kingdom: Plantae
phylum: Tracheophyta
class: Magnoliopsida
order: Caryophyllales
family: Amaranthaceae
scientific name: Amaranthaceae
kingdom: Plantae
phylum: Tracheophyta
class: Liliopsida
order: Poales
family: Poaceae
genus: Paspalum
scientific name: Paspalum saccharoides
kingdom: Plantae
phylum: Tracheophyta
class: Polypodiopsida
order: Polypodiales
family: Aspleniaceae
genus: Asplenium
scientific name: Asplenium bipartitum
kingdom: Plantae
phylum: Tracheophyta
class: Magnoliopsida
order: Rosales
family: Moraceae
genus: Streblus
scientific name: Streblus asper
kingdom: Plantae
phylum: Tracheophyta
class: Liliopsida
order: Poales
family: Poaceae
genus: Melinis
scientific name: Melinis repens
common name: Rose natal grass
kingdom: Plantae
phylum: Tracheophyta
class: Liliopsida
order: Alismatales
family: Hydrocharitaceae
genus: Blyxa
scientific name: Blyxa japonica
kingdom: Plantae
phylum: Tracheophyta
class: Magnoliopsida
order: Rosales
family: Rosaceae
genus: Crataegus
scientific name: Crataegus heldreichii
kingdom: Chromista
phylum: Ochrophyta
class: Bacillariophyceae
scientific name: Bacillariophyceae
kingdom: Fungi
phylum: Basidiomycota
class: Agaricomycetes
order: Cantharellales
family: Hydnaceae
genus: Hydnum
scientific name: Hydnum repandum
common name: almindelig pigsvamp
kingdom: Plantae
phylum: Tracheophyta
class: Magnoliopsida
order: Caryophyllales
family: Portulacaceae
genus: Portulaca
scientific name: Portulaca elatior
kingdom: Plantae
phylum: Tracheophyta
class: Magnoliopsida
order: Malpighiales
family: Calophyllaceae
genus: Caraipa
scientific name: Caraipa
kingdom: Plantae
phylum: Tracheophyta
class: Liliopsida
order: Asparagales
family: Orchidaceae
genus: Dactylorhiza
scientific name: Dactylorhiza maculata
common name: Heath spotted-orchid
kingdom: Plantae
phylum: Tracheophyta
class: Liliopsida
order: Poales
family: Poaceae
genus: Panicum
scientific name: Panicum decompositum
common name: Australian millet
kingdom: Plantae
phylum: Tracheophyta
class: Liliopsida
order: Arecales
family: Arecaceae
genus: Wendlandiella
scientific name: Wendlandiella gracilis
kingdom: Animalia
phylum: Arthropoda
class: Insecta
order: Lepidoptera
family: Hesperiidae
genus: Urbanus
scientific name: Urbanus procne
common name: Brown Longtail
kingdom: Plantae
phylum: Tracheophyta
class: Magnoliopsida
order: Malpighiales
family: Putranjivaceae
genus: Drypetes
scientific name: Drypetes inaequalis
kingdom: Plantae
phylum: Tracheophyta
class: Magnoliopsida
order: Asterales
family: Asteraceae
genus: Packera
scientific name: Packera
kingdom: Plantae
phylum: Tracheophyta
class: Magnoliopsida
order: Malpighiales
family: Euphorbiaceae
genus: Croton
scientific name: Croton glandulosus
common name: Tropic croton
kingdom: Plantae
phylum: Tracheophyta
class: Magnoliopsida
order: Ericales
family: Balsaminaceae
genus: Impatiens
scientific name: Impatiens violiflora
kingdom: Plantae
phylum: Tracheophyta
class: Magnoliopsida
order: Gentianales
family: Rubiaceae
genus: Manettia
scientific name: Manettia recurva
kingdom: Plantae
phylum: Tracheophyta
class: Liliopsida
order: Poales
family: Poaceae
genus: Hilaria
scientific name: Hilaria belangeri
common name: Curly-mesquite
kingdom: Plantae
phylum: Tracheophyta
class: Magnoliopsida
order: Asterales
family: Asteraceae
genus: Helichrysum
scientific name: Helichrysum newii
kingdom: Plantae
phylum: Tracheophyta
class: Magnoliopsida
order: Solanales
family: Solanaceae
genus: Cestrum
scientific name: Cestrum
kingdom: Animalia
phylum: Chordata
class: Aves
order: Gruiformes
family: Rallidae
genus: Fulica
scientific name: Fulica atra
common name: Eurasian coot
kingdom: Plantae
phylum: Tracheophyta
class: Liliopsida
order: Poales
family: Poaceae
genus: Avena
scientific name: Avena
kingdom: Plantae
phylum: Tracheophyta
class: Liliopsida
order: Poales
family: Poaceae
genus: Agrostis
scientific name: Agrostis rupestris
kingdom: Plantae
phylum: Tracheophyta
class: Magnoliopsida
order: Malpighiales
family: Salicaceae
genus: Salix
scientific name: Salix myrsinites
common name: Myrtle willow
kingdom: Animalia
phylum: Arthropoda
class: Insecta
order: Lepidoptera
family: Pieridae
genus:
* * *
_Task details_:
Convert every line in the entries above into a JSON list of strings, with one string per line and blank lines left out.

_Answer for the task_:
[
  "kingdom: Plantae",
  "phylum: Tracheophyta",
  "class: Magnoliopsida",
  "order: Caryophyllales",
  "family: Amaranthaceae",
  "scientific name: Amaranthaceae",
  "kingdom: Plantae",
  "phylum: Tracheophyta",
  "class: Liliopsida",
  "order: Poales",
  "family: Poaceae",
  "genus: Paspalum",
  "scientific name: Paspalum saccharoides",
  "kingdom: Plantae",
  "phylum: Tracheophyta",
  "class: Polypodiopsida",
  "order: Polypodiales",
  "family: Aspleniaceae",
  "genus: Asplenium",
  "scientific name: Asplenium bipartitum",
  "kingdom: Plantae",
  "phylum: Tracheophyta",
  "class: Magnoliopsida",
  "order: Rosales",
  "family: Moraceae",
  "genus: Streblus",
  "scientific name: Streblus asper",
  "kingdom: Plantae",
  "phylum: Tracheophyta",
  "class: Liliopsida",
  "order: Poales",
  "family: Poaceae",
  "genus: Melinis",
  "scientific name: Melinis repens",
  "common name: Rose natal grass",
  "kingdom: Plantae",
  "phylum: Tracheophyta",
  "class: Liliopsida",
  "order: Alismatales",
  "family: Hydrocharitaceae",
  "genus: Blyxa",
  "scientific name: Blyxa japonica",
  "kingdom: Plantae",
  "phylum: Tracheophyta",
  "class: Magnoliopsida",
  "order: Rosales",
  "family: Rosaceae",
  "genus: Crataegus",
  "scientific name: Crataegus heldreichii",
  "kingdom: Chromista",
  "phylum: Ochrophyta",
  "class: Bacillariophyceae",
  "scientific name: Bacillariophyceae",
  "kingdom: Fungi",
  "phylum: Basidiomycota",
  "class: Agaricomycetes",
  "order: Cantharellales",
  "family: Hydnaceae",
  "genus: Hydnum",
  "scientific name: Hydnum repandum",
  "common name: almindelig pigsvamp",
  "kingdom: Plantae",
  "phylum: Tracheophyta",
  "class: Magnoliopsida",
  "order: Caryophyllales",
  "family: Portulacaceae",
  "genus: Portulaca",
  "scientific name: Portulaca elatior",
  "kingdom: Plantae",
  "phylum: Tracheophyta",
  "class: Magnoliopsida",
  "order: Malpighiales",
  "family: Calophyllaceae",
  "genus: Caraipa",
  "scientific name: Caraipa",
  "kingdom: Plantae",
  "phylum: Tracheophyta",
  "class: Liliopsida",
  "order: Asparagales",
  "family: Orchidaceae",
  "genus: Dactylorhiza",
  "scientific name: Dactylorhiza maculata",
  "common name: Heath spotted-orchid",
  "kingdom: Plantae",
  "phylum: Tracheophyta",
  "class: Liliopsida",
  "order: Poales",
  "family: Poaceae",
  "genus: Panicum",
  "scientific name: Panicum decompositum",
  "common name: Australian millet",
  "kingdom: Plantae",
  "phylum: Tracheophyta",
  "class: Liliopsida",
  "order: Arecales",
  "family: Arecaceae",
  "genus: Wendlandiella",
  "scientific name: Wendlandiella gracilis",
  "kingdom: Animalia",
  "phylum: Arthropoda",
  "class: Insecta",
  "order: Lepidoptera",
  "family: Hesperiidae",
  "genus: Urbanus",
  "scientific name: Urbanus procne",
  "common name: Brown Longtail",
  "kingdom: Plantae",
  "phylum: Tracheophyta",
  "class: Magnoliopsida",
  "order: Malpighiales",
  "family: Putranjivaceae",
  "genus: Drypetes",
  "scientific name: Drypetes inaequalis",
  "kingdom: Plantae",
  "phylum: Tracheophyta",
  "class: Magnoliopsida",
  "order: Asterales",
  "family: Asteraceae",
  "genus: Packera",
  "scientific name: Packera",
  "kingdom: Plantae",
  "phylum: Tracheophyta",
  "class: Magnoliopsida",
  "order: Malpighiales",
  "family: Euphorbiaceae",
  "genus: Croton",
  "scientific name: Croton glandulosus",
  "common name: Tropic croton",
  "kingdom: Plantae",
  "phylum: Tracheophyta",
  "class: Magnoliopsida",
  "order: Ericales",
  "family: Balsaminaceae",
  "genus: Impatiens",
  "scientific name: Impatiens violiflora",
  "kingdom: Plantae",
  "phylum: Tracheophyta",
  "class: Magnoliopsida",
  "order: Gentianales",
  "family: Rubiaceae",
  "genus: Manettia",
  "scientific name: Manettia recurva",
  "kingdom: Plantae",
  "phylum: Tracheophyta",
  "class: Liliopsida",
  "order: Poales",
  "family: Poaceae",
  "genus: Hilaria",
  "scientific name: Hilaria belangeri",
  "common name: Curly-mesquite",
  "kingdom: Plantae",
  "phylum: Tracheophyta",
  "class: Magnoliopsida",
  "order: Asterales",
  "family: Asteraceae",
  "genus: Helichrysum",
  "scientific name: Helichrysum newii",
  "kingdom: Plantae",
  "phylum: Tracheophyta",
  "class: Magnoliopsida",
  "order: Solanales",
  "family: Solanaceae",
  "genus: Cestrum",
  "scientific name: Cestrum",
  "kingdom: Animalia",
  "phylum: Chordata",
  "class: Aves",
  "order: Gruiformes",
  "family: Rallidae",
  "genus: Fulica",
  "scientific name: Fulica atra",
  "common name: Eurasian coot",
  "kingdom: Plantae",
  "phylum: Tracheophyta",
  "class: Liliopsida",
  "order: Poales",
  "family: Poaceae",
  "genus: Avena",
  "scientific name: Avena",
  "kingdom: Plantae",
  "phylum: Tracheophyta",
  "class: Liliopsida",
  "order: Poales",
  "family: Poaceae",
  "genus: Agrostis",
  "scientific name: Agrostis rupestris",
  "kingdom: Plantae",
  "phylum: Tracheophyta",
  "class: Magnoliopsida",
  "order: Malpighiales",
  "family: Salicaceae",
  "genus: Salix",
  "scientific name: Salix myrsinites",
  "common name: Myrtle willow",
  "kingdom: Animalia",
  "phylum: Arthropoda",
  "class: Insecta",
  "order: Lepidoptera",
  "family: Pieridae",
  "genus:"
]